Bloomberg reported that coffee prices surged to a 14-year high in March as arabica coffee futures nearly doubled from the previous year. Other published reports said companies such as Starbucks Corp., Green Mountain Coffee Roasters Inc. and J.M. Smucker Co. have raised prices.
Last month, Mars Café selected Chicago-based Intelligentsia Coffee and Tea Inc. to supply it with coffee that Larry James Jr. hopes will attract connoisseurs who are willing to pay more for a premium product.
James, an attorney with Dickinson, Mackaman, Tyler & Hagen P.C. who opened Mars Café in March 2006, said that in the past three months, he has twice increased the price of coffee at his Drake neighborhood restaurant.
Now, as commodity prices continue to soar and other business owners decide whether to pass along those additional costs to customers, James said he plans to cater to those who appreciate the finer things.
“People are treating it more like they treat wine,” James said of coffee-based beverages such as lattes and cappuccinos. “In the restaurant business, you constantly have to refresh your menu to keep the customer interested.”
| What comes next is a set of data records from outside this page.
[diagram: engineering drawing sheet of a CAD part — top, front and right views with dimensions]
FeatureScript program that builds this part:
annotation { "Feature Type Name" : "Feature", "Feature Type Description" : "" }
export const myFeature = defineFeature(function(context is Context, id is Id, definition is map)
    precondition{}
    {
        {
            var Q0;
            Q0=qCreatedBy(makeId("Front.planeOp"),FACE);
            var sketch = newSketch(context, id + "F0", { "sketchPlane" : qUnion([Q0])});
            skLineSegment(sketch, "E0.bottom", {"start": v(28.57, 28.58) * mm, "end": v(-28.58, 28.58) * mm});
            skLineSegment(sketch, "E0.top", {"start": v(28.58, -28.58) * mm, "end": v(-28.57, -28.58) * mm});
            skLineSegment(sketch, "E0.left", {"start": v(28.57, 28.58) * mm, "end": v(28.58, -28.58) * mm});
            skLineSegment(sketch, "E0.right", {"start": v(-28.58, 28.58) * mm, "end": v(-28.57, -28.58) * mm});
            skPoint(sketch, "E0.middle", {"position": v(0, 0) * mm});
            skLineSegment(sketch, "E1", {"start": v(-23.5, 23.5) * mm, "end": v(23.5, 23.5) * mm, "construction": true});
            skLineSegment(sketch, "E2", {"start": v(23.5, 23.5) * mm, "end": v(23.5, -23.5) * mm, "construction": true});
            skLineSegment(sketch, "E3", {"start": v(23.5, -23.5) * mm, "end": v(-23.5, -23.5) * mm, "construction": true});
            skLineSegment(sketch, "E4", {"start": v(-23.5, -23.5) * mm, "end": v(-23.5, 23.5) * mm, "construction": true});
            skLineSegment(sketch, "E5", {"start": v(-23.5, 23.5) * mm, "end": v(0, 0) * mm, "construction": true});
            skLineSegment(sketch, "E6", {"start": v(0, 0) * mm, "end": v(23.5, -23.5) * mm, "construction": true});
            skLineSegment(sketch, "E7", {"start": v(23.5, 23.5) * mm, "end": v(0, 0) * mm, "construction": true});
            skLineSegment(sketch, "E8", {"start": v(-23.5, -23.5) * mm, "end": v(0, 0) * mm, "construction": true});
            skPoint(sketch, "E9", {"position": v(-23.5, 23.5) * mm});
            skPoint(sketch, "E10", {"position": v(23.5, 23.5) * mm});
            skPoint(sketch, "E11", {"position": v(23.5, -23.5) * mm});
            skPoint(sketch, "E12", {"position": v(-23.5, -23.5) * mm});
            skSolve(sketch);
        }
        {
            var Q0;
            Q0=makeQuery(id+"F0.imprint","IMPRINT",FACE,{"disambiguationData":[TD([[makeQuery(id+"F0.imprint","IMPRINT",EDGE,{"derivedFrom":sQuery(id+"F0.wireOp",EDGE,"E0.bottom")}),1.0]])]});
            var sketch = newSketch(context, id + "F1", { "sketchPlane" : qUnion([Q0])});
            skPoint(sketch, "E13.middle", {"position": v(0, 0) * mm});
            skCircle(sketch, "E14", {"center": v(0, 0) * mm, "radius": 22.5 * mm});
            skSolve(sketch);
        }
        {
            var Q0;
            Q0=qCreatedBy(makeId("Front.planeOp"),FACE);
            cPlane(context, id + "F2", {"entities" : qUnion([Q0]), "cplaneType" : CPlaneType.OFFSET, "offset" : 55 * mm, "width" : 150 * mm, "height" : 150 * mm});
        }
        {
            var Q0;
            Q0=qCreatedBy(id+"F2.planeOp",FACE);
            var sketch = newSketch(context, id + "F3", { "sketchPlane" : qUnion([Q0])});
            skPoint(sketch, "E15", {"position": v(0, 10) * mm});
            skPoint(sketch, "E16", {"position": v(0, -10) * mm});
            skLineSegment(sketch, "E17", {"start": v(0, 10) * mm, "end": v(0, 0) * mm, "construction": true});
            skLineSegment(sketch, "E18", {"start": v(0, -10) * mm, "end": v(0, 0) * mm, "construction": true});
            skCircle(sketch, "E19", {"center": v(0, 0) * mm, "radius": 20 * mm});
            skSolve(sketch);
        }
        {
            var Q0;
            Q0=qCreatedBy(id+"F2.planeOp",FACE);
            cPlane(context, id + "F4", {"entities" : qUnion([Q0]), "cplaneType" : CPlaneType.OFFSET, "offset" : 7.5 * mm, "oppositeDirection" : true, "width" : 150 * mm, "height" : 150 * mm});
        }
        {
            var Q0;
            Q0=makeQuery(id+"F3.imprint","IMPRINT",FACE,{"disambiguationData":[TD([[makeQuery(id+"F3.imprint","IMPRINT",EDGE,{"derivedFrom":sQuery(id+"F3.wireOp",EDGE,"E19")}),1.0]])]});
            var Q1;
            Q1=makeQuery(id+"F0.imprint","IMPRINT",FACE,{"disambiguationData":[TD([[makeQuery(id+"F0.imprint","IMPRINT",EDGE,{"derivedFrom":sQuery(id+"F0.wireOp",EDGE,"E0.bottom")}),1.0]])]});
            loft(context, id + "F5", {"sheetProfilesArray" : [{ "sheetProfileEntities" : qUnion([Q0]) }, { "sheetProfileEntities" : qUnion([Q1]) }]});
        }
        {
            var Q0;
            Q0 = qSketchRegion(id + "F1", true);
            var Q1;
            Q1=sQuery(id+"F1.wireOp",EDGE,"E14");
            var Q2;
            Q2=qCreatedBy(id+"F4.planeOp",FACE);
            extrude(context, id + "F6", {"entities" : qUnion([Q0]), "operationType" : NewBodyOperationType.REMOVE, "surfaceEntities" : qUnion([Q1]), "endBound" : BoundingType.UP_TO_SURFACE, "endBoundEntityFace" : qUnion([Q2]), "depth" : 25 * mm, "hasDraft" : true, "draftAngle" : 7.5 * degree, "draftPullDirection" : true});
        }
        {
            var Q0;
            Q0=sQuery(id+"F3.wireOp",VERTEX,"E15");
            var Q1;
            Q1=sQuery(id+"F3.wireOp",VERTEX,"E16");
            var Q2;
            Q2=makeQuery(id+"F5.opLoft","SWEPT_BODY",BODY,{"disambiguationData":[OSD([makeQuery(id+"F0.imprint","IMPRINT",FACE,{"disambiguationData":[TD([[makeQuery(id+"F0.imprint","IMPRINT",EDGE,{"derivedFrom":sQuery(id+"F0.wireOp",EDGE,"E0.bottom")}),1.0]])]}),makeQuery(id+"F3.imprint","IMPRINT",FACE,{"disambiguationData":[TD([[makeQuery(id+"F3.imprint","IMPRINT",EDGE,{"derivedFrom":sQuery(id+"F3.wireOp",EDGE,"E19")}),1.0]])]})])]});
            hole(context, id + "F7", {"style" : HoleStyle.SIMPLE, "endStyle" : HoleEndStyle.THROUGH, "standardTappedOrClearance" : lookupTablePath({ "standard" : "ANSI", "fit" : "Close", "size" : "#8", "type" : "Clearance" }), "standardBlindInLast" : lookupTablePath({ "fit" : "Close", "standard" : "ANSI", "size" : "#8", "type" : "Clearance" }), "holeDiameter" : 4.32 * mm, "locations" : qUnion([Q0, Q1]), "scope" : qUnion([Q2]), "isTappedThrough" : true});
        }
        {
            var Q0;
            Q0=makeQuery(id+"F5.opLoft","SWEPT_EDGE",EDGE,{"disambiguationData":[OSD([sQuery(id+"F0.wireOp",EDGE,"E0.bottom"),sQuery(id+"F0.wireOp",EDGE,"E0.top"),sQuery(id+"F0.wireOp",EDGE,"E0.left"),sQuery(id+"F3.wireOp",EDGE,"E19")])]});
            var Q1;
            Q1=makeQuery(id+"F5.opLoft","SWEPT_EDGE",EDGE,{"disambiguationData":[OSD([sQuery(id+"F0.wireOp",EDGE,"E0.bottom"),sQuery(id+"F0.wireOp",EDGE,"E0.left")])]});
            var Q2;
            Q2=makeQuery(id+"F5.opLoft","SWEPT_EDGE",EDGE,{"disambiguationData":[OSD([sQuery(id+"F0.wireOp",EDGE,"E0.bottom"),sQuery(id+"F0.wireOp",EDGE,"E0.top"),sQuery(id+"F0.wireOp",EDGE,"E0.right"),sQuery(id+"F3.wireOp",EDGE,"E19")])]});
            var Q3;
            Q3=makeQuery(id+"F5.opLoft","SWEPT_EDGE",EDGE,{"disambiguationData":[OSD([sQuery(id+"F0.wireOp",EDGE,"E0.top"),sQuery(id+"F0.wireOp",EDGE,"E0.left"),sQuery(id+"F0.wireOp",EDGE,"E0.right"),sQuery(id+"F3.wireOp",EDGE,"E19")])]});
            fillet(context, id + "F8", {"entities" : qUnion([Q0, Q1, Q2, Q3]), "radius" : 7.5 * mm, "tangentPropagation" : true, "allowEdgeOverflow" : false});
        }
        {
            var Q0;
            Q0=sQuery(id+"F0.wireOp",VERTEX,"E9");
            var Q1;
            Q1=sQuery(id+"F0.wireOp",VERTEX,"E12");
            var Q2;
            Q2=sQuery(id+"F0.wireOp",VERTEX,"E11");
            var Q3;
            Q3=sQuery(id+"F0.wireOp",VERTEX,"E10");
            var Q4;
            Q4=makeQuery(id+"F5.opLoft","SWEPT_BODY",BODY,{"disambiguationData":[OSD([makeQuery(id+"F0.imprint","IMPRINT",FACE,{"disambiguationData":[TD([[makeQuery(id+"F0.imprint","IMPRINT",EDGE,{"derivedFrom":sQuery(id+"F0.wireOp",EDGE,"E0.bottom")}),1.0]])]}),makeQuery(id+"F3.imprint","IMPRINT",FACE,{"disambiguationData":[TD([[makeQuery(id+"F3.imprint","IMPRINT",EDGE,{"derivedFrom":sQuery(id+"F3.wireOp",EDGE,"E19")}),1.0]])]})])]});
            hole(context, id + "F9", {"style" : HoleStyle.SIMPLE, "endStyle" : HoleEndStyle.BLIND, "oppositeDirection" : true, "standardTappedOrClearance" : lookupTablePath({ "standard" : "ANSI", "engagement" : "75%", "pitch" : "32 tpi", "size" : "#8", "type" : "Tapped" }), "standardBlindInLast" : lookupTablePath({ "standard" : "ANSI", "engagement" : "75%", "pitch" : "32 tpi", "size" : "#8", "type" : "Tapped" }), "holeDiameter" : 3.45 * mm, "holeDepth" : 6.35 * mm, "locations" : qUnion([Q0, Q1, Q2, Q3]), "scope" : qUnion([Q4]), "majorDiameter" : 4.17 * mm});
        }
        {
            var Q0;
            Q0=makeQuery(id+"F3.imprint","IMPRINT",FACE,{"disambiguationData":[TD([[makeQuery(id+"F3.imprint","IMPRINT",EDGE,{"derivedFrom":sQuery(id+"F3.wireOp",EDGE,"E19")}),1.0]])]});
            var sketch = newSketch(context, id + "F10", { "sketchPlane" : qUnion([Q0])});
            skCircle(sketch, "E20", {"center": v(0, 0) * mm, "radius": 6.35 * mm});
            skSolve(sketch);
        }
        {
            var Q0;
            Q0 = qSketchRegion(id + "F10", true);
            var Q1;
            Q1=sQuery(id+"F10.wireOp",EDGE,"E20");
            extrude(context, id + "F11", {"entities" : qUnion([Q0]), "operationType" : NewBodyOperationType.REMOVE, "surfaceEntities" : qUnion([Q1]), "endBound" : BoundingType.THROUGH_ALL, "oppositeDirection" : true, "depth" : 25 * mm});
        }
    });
One recent refresh at Mars Café is related to the Chemex and Hario V60 coffeemakers that use pour-over methods of coffee preparation. Those processes result in products similar to drip coffee, but with a richer, more full-bodied taste.
“Our hope is that customers will respond favorably to the change, and our sales will increase as a result,” said James, who on March 24 increased the cost of coffee to $1.75 a cup from $1.50 a cup and raised the prices of espresso-based beverages by about 25 cents a serving.James said Mars Café’s new line of single-origin and blended beans are secured directly by Intelligentsia from coffee farmers in countries such as Rwanda, Tanzania and Brazil. He plans to send his employees to an intensive two-day course taught by master baristas at Intelligentsia’s headquarters.
“We can get the best coffee in the world, but if it’s not prepared properly, it won’t taste good to the customer,” he said.
Mars Café parted ways with its prior supplier, Alterra Coffee Roasters Inc., after that company sold its distribution rights to Mars Inc. James said Alterra sacrificed its ability to distribute wholesale coffee outside Wisconsin and Illinois when it sold its rights.
“We went with Intelligensia primarily because the quality is amazing,” said James, noting that his shop goes through 100 to 120 pounds of coffee each week. “We are passing some of that cost on to the customer, but not the full cost.”
Ned Skinner, president of U.S. Coffee and Tea Co. in Des Moines, said the corporate clients and small businesses his company serves are also looking for higher-quality coffees, despite the extra cost.
About three years ago, U.S. Coffee began offering a gourmet line of single-serve coffees, which are packaged in 2.25-ounce coffee packets and prepared using the Keurig Commercial Brewers that U.S Coffee distributes in the state of Iowa.
Skinner said the gourmet packets are 0.75 ounces larger than U.S. Coffee’s original line of single-serve coffee containers, and new flavors such as “Doughnut House” are intended to please evolving tastes.
“The days of ‘one blend or one brand fits all’ are over, as savvy drinkers and coffee connoisseurs find specific origins, roasts and blends that they prefer,” Skinner said, noting that his company’s coffee is roasted and packaged by U.S. Roasterie in Des Moines.
Referring to a January report that coffee harvests in Colombia and Brazil may decline this year, Skinner said less-than-ideal growing conditions and coffee-producing countries’ demand for more of their own products have contributed to rising prices and downward pressure on supplies.
However, he doesn’t expect those factors to affect U.S. consumers’ appreciation for the bean. “People want more flavor,” he said. “You can raise the cost of coffee, and the consumer doesn’t really care.”